Monday, November 8, 2010

Perspective Time

Well I must say, this is a unique situation to be starting my first adult blog. I'm currently amidst twenty or so of my sisters, on the second floor landing of my sorority house, listening to the Police Scanner for news about the recent campus shooting. Although unconventional, it seems as good a time as any to realize how much I have to be thankful for in my life.

Today I received a pretty big wake up call from God, via a few of my wonderful sisters. I'd spent quite a bit of time throwing myself a pity party for a variety of trivial reasons...I wasn't recommended for a position I desperately want, I have to work this weekend so I don't get to go home and see my family and pets, and I'm dealing with seemingly endless drama concering the opposite sex.

Soon I began to hear firsthand about all of the serious issues people are dealing with in life.

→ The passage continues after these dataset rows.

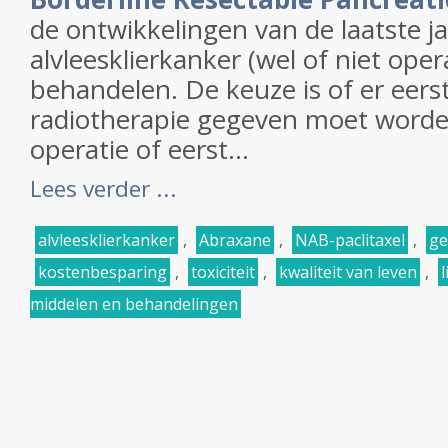
de ontwikkelingen van de laatste j
alvleesklierkanker (wel of niet oper
behandelen. De keuze is of er eer
radiotherapie gegeven moet word
operatie of eerst...
Lees verder ...
alvleesklierkanker
,
Abraxane
,
NAB-paclitaxel
,
ge
kostenbesparing
,
toxiciteit
,
kwaliteit van leven
,
l
middelen en behandelingen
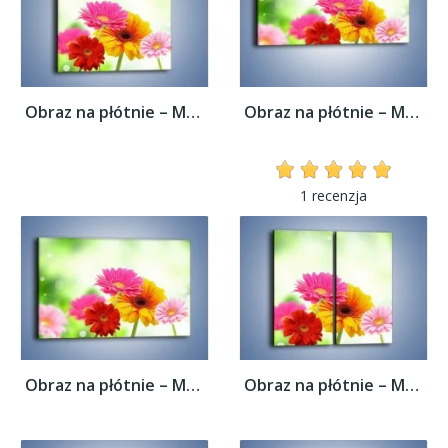
Obraz na płótnie – Małe kolorowe gerberki...
Obraz na płótnie – Małe kolorowe gerberki...
1 recenzja
Obraz na płótnie – Małe kolorowe gerberki...
Obraz na płótnie – Małe kolorowe gerberki...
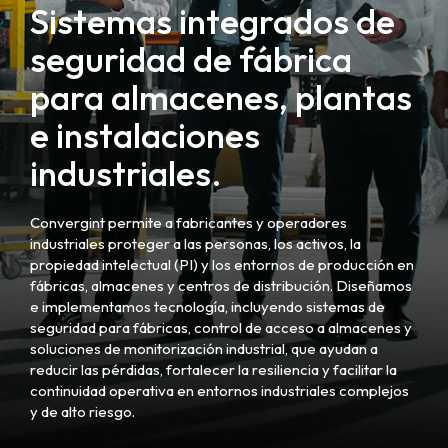
Sistemas integrados de
seguridad de fábrica
para almacenes, plantas
e instalaciones
industriales.
Convergint permite a fabricantes y operadores
industriales proteger a las personas, los activos, la
propiedad intelectual (PI) y los entornos de producción en
fábricas, almacenes y centros de distribución. Diseñamos
e implementamos tecnología, incluyendo sistemas de
seguridad para fábricas, control de acceso a almacenes y
soluciones de monitorización industrial, que ayudan a
reducir las pérdidas, fortalecer la resiliencia y facilitar la
continuidad operativa en entornos industriales complejos
y de alto riesgo.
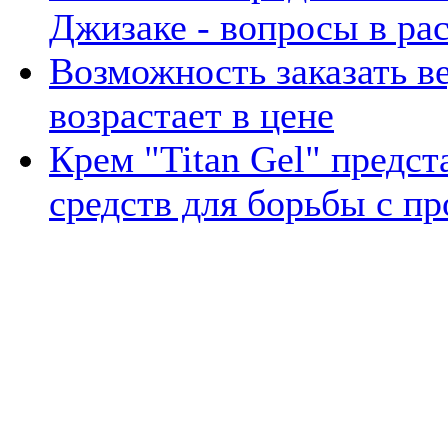
Джизаке - вопросы в рас
Возможность заказать 
возрастает в цене
Крем "Titan Gel" предс
средств для борьбы с п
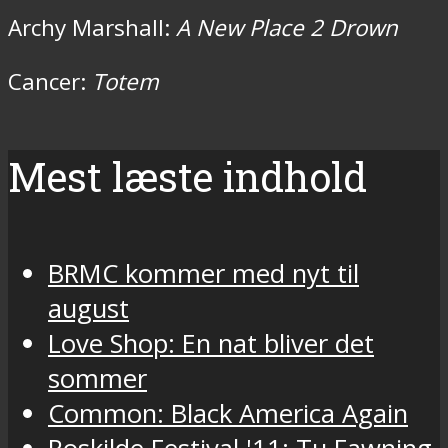
Archy Marshall:
A New Place 2 Drown
Cancer:
Totem
Mest læste indhold
BRMC kommer med nyt til
august
Love Shop: En nat bliver det
sommer
Common: Black America Again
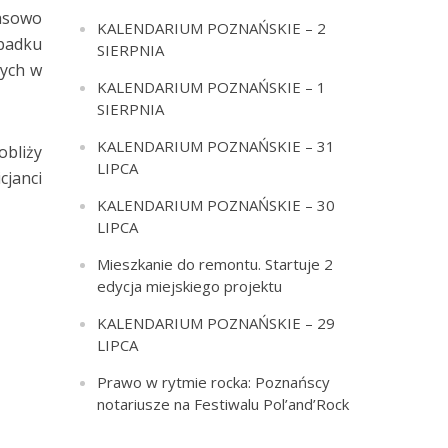
asowo
KALENDARIUM POZNAŃSKIE – 2
ypadku
SIERPNIA
łych w
KALENDARIUM POZNAŃSKIE – 1
SIERPNIA
KALENDARIUM POZNAŃSKIE – 31
obliży
LIPCA
cjanci
KALENDARIUM POZNAŃSKIE – 30
LIPCA
Mieszkanie do remontu. Startuje 2
edycja miejskiego projektu
KALENDARIUM POZNAŃSKIE – 29
LIPCA
Prawo w rytmie rocka: Poznańscy
notariusze na Festiwalu Pol’and’Rock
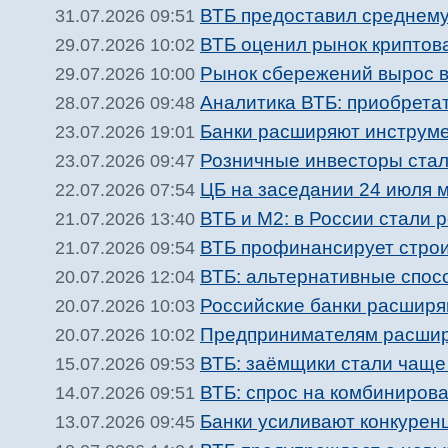
ВТБ предоставил среднему
31.07.2026 09:51
ВТБ оценил рынок криптова
29.07.2026 10:02
Рынок сбережений вырос в
29.07.2026 10:00
Аналитика ВТБ: приобрета
28.07.2026 09:48
Банки расширяют инструме
23.07.2026 19:01
Розничные инвесторы ста
23.07.2026 09:47
ЦБ на заседании 24 июля 
22.07.2026 07:54
ВТБ и М2: в России стали 
21.07.2026 13:40
ВТБ профинансирует строи
21.07.2026 09:54
ВТБ: альтернативные спос
20.07.2026 12:04
Российские банки расширя
20.07.2026 10:03
Предпринимателям расшир
20.07.2026 10:02
ВТБ: заёмщики стали чаще 
15.07.2026 09:53
ВТБ: спрос на комбинирова
14.07.2026 09:51
Банки усиливают конкурен
13.07.2026 09:45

Some sisters have family members who need emergency surgery, others have family members or close friends who have recently passed away or committed suicice. Suddenly nothing I was going through - not my bout of homesickness, or even my recent breakup of a 4 year relationship - seemed nearly as important. Suddenly, I came to the realization that sometimes God has a plan bigger than I can see with my jaded human eyes.

So I'm on a mission. To blindly put my faith in Him, trusting that he will lead me down a path to happiness. To no longer cling to the smallness of my past, or anyone who has played a role in it. To seize each given day as a new blessing, because it is all too apparent that we are not always guaranteed another. And to discover the person that I truly am, in my heart of hearts.


But those who hope in the LORD will renew their strength. They will soar on wings like eagles; they will run and not grow weary, they will walk and not be faint.